- **What to work on**: Repeat every line of the data exactly; no picture belongs in the copy.

── Data for processing

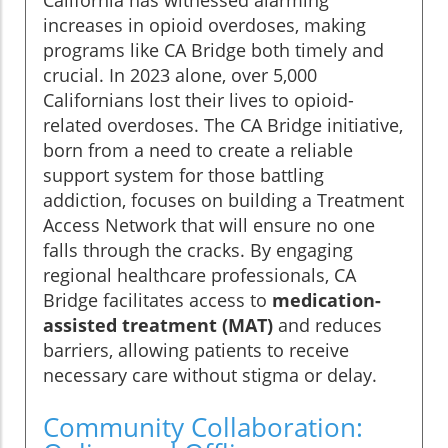
California has witnessed alarming
increases in opioid overdoses, making
programs like CA Bridge both timely and
crucial. In 2023 alone, over 5,000
Californians lost their lives to opioid-
related overdoses. The CA Bridge initiative,
born from a need to create a reliable
support system for those battling
addiction, focuses on building a Treatment
Access Network that will ensure no one
falls through the cracks. By engaging
regional healthcare professionals, CA
Bridge facilitates access to
medication-
assisted treatment (MAT)
and reduces
barriers, allowing patients to receive
necessary care without stigma or delay.
Community Collaboration:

────

- **Response to this task**:
California has witnessed alarming
increases in opioid overdoses, making
programs like CA Bridge both timely and
crucial. In 2023 alone, over 5,000
Californians lost their lives to opioid-
related overdoses. The CA Bridge initiative,
born from a need to create a reliable
support system for those battling
addiction, focuses on building a Treatment
Access Network that will ensure no one
falls through the cracks. By engaging
regional healthcare professionals, CA
Bridge facilitates access to
medication-
assisted treatment (MAT)
and reduces
barriers, allowing patients to receive
necessary care without stigma or delay.
Community Collaboration:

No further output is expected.